---------- Textauszug
Aus Ibykus Nr. 67 (2/1999):
Zum Goethe-Jahr 1999: Ungehörige, aber notwendige Reflexionen über ein bleibendes Paradox
von Helga Zepp-LaRouche
Wer wollte bezweifeln, daß Johann Wolfgang Goethes dichterisches Werk von außergewöhnlichem Genie zeugt, daß er lyrische Kostbarkeiten und vollendete Formen schuf, daß er ein beeindruckendes Einfühlungsvermögen in die menschliche Seele ebenso wie in zwischenmenschliche Beziehungen und die Natur besaß? Und welcher humanistisch denkende Mensch empfände nicht angesichts der sprachlichen Verwahrlosung unserer Zeit das Verlangen, Goethe für die Schönheit zu preisen, die er der deutschen Sprache geschenkt hat?
Ja, man könnte noch eine lange Reihe von Vorzügen aufzählen, die Zartheit der Jugendlyrik oder seinen enormen Beitrag zum Höhepunkt der deutschen Klassik in den zehn Jahren der Zusammenarbeit mit Schiller, dennoch: bei der Gesamtbetrachtung von Leben und Werk bleibt Goethe für mich ambivalent.
Ich verfolge dabei kein akademisches Interesse. Jeder, der nicht völlig abgestumpft und vom Zeitgeist völlig vereinnahmt worden ist, spürt, daß wir derzeit eine existentielle Krise erleben, das Ende einer Epoche, das alle Krisen des 20. Jahrhunderts in den Schatten zu stellen droht. Unsere Gesellschaft wird nicht überleben, wenn wir nicht in kurzer Zeit zu den Werten und der Denkweise der Klassik zurückkehren, zu der Methode von Platon, Nikolaus von Kues, Leibniz, Schiller und Humboldt. Die Methode, die wir dabei anwenden müssen, ist die gleiche, mit der es gelang, die Schrecken des 14. Jahrhunderts zu überwinden und die Goldene Renaissance des 15. Jahrhunderts zu schaffen. Sie ist die gleiche, mit der es G. E. Lessing und Moses Mendelssohn im 18. Jahrhundert gelang, den Einfluß der „Aufklärung“ zurückzudrängen und den Boden für die deutsche Klassik zu bereiten.
Wir müssen nicht nur Personen in verantwortlichen Positionen durch die Klassik wieder an die „großen Themen der Menschheit“ heranführen, sondern die sog. „normalen Mitmenschen“ dafür gewinnen, für die Fragen, die über unser aller Zukunft entscheiden, die Verantwortung zu übernehmen. Wir müssen den besten Teil in der Bevölkerung ansprechen, damit, wie Schiller es in Die Schaubühne als moralische Anstalt betrachtet sagt, die Weisheit sich „in milderen Strahlen“ schließlich durch die ganze Bevölkerung verbreitet. Wir brauchen heute Menschen, die so denken und handeln wie zum Beispiel Lessing, M. Mendelssohn und Schiller.
--------------------
---------- Datensatzauszüge
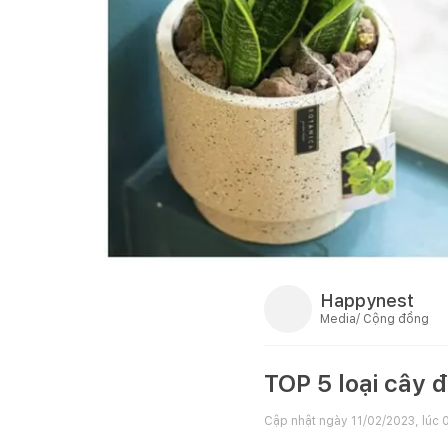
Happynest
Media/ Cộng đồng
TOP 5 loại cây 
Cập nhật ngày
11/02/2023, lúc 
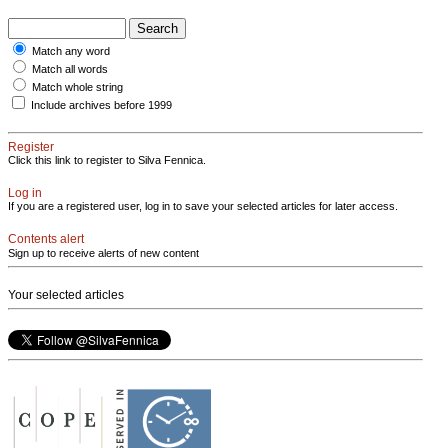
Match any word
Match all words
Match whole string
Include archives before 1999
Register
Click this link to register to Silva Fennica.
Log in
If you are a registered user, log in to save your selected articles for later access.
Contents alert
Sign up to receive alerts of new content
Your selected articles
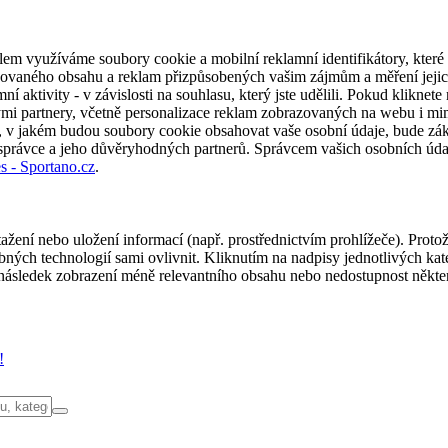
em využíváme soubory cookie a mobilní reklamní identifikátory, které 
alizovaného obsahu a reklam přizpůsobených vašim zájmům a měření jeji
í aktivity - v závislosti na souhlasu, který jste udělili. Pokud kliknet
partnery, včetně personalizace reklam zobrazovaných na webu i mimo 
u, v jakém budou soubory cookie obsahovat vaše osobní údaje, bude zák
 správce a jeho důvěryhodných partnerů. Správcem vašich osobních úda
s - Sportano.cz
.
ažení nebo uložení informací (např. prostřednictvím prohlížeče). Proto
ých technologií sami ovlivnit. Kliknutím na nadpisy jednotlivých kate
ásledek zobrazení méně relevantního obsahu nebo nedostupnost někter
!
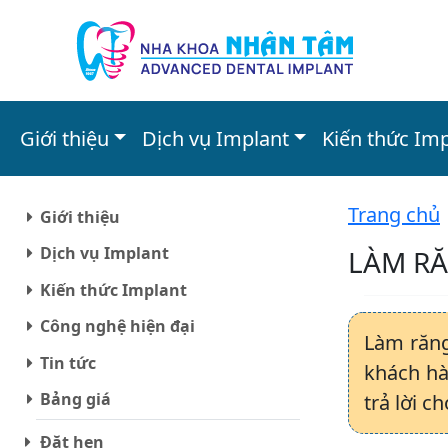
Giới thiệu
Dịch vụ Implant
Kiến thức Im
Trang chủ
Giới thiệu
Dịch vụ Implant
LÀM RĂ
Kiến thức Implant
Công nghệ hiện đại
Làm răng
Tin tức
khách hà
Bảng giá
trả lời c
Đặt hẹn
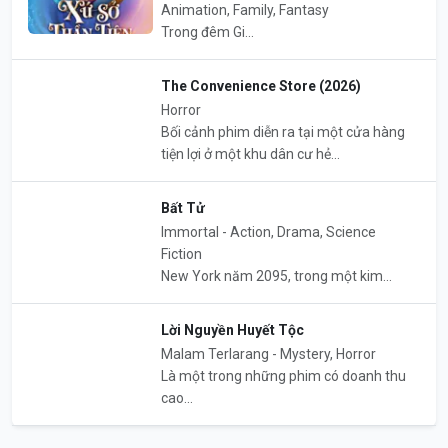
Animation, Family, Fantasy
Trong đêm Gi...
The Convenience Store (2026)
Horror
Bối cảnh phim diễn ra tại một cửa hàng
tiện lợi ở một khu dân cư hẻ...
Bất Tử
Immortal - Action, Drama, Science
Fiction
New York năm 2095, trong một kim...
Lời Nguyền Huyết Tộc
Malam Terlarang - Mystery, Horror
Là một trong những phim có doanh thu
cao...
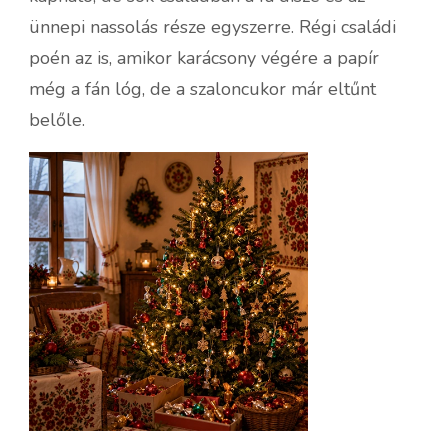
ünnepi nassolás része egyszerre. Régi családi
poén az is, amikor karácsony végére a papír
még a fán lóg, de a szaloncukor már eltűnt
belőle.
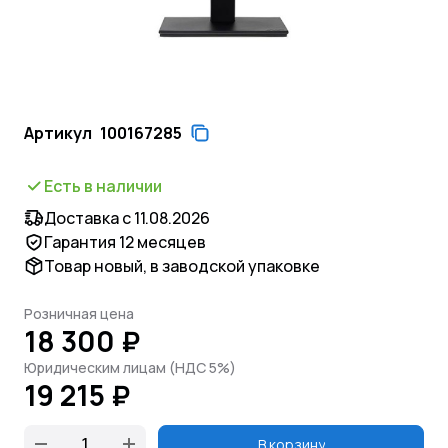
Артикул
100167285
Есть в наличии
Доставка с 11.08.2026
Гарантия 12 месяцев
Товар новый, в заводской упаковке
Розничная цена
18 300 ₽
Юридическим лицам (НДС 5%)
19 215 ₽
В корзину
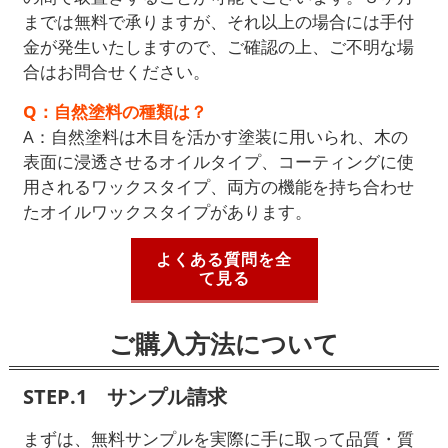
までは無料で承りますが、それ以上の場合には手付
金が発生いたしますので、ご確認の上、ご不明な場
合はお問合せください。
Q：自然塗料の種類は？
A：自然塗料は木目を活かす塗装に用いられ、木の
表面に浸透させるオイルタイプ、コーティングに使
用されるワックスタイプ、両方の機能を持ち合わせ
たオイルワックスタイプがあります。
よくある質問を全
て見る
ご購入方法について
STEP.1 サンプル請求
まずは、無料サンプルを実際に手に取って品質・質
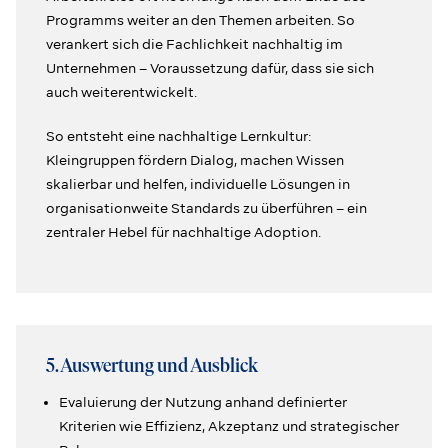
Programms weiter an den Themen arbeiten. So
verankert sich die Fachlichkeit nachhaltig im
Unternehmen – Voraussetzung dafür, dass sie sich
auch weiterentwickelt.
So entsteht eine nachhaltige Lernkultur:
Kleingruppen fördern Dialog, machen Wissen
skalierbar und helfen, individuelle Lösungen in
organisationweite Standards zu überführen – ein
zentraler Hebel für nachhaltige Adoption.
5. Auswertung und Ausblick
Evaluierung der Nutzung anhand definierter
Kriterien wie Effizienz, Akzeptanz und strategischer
--------------------
---------- Datensatzauszüge
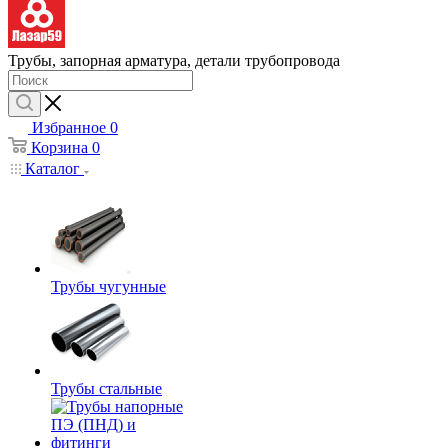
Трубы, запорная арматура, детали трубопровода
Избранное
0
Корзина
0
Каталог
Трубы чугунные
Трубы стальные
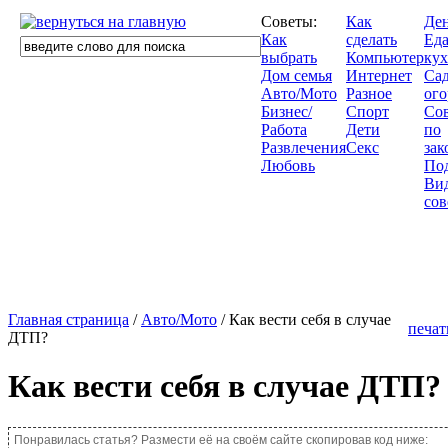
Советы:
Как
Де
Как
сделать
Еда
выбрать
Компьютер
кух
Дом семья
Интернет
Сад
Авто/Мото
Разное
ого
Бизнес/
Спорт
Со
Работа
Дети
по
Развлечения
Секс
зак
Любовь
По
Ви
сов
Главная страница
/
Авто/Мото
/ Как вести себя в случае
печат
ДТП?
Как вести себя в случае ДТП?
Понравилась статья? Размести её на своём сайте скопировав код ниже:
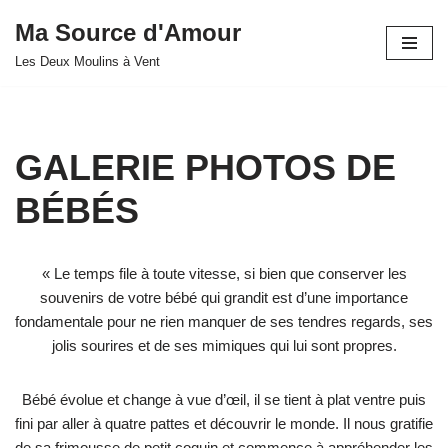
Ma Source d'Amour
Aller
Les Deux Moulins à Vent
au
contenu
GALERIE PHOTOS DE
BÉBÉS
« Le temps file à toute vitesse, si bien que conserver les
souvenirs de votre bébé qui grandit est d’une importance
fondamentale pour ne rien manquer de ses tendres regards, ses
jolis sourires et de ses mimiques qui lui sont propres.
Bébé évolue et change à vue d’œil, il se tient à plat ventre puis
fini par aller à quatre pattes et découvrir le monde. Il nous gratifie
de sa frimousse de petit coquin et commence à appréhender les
--------------------
▶ **Zur Übung**
Wem gelang es laut Textauszug im 18. Jahrhundert, den Einfluss der „Aufklärung“ zurückzudrängen? Das Material ist eigenständig und gehört nicht zum Textauszug.

▶ **Antwortbereich**
G. E. Lessing und Moses Mendelssohn.